Vendredi, l’Italie, qui avait proclamé un deuil national, a pleuré les plus de 300 migrants partis de Libye, pour la plupart d’origine éythréennes, morts au large de Lampedusa, et elle a lancé un appel à l’Europe, pour qu’elle fasse cesser ce type de « tragédies ». En écho, le Premier ministre français, Jean-Marc Ayrault, qui était samedi en déplacement à Metz a aussi estimé que les pays membres de l’Union devraient au plus vite se réunir pour discuter de la question.

Pour Ayrault, il faut que l’Europe en parle, « et vite ».

« Au-delà du drame, de la tragédie [du 3 octobre], il est important que les responsables politiques européens en parlent, et vite, ensemble » a dit le chef du gouvernement. « C’est à eux de se réunir pour trouver la bonne réponse » a estimé M. Ayrault, soulignant que « la compassion ne suffit pas ». « Qui peut rester insensible ? J’ai été profondément touché, ému par les images que j’ai vues », a-t-il ajouté sans avancer cependant de solutions.

Depuis des années, l’île italienne située entre la Sicile, la Libye et la Tunisie a été le théâtre de nombre de drames similaires, sans parler de ceux qui sont survenus ailleurs sur les côtes espagnoles ou italiennes. Jamais cependant le naufrage d’une embarcation de fortune, qui plus est surchargée, n’avait été si lourd. De quoi faire dire à M. Ayrault, après ce « drame terrible, qui ne peut que soulever notre compassion, notre solidarité », qu' »au-delà des mots (…) il est important que l’Europe se préoccupe de cette situation particulièrement dramatique ».

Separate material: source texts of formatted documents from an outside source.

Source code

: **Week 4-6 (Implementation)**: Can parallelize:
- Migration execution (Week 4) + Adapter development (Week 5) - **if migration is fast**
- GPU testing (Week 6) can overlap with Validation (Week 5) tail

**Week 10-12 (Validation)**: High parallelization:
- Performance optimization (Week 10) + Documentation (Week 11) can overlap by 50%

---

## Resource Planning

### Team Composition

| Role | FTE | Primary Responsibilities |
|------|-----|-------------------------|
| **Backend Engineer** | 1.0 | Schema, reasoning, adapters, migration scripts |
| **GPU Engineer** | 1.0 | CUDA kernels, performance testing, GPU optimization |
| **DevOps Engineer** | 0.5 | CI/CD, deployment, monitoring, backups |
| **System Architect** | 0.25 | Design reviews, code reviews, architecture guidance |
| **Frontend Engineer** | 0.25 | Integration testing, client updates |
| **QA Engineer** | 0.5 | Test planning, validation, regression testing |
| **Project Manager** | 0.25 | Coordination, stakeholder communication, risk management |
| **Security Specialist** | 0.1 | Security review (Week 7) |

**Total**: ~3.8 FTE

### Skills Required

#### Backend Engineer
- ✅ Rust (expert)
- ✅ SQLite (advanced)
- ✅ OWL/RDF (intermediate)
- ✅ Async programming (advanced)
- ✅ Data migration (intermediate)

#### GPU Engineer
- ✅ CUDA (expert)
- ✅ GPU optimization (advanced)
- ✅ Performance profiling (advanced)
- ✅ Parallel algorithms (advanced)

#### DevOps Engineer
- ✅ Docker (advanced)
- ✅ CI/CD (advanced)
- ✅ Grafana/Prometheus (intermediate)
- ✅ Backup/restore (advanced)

Des centaines d’habitants de Lampedusa dans la rue

D’ici là, à Lamepedusa, les habitants hélas coutumiers de ce type d’accidents ont marqué le coup, tant cette fois le bilan fut lourd. Un millier de personnes ont participé vendredi soir à une marche aux flambeaux dans les rues de la ville, dont les commerces avaient baissé le rideau tandis que les drapeaux étaient en berne. « C’est vraiment important de venir. Nous sommes habitués à faire de notre mieux pour sauver les gens, mais rien de tel n’était jamais arrivé ici », a commenté auprès de l’AFP Michele Rossi, un commerçant du port, devenu l’un des premiers points d’entrées de migrants illégaux dans l’Europe de Schengen.

Les rescapés, accueillis à Rome et éventuellement naturalisés

Signe de l’immense émotion en Italie : le maire de Rome étiqueté à gauche, Ignazio Marino, a annoncé que les 155 rescapés, car il y en a, notamment cette femme repêchée au milieu de cadavres, trouveraient refuge dans la capitale italienne, « en signe de rébellion contre la résignation et l’indifférence ».

Toutes les victimes qui le demanderont se verront accorder la nationalité italienne a de son côté assuré le Premier ministre Enrico Letta. Le pape François, qui lors de sa visite à Assise n’en aurait pas tant demandé a dénoncé « l’indifférence à l’égard de ceux qui fuient l’esclavage, la faim, pour trouver la liberté ».

Né en Erythrée, enterré en Italie

Reste plusieurs questions très concrète. Notamment que faire des dépouilles des noyés ? Plusieurs maires, dont celui de Cammarata, en Sicile, M. Vito Mangiapane, a indiqué qu’ils pourraient accueillir certains de ces « pauvres gens » dans le cimetière de leur ville. En attendant, les corps reposent dans un hangar d’aéroport, où on les photographie, en vue d’une éventuelle reconnaissance.

D’après le réseau d’ONG Migreurop, basé à Paris, en vingt ans, 17.000 migrants ont trouvé la mort en tentant de traverser la Méditerranée. D’après le vice-Premier ministre italien, Angelino Alfano, 30.000 y seraient parvenus depuis le début de l’année. Et pas pour rien. Le Bureau international des migrations avance en effet le chiffre de « 1.200 à 2.000 euros » pour le coût d’un passage, sur des bateaux dont on vient encore de constater le « très mauvais état ».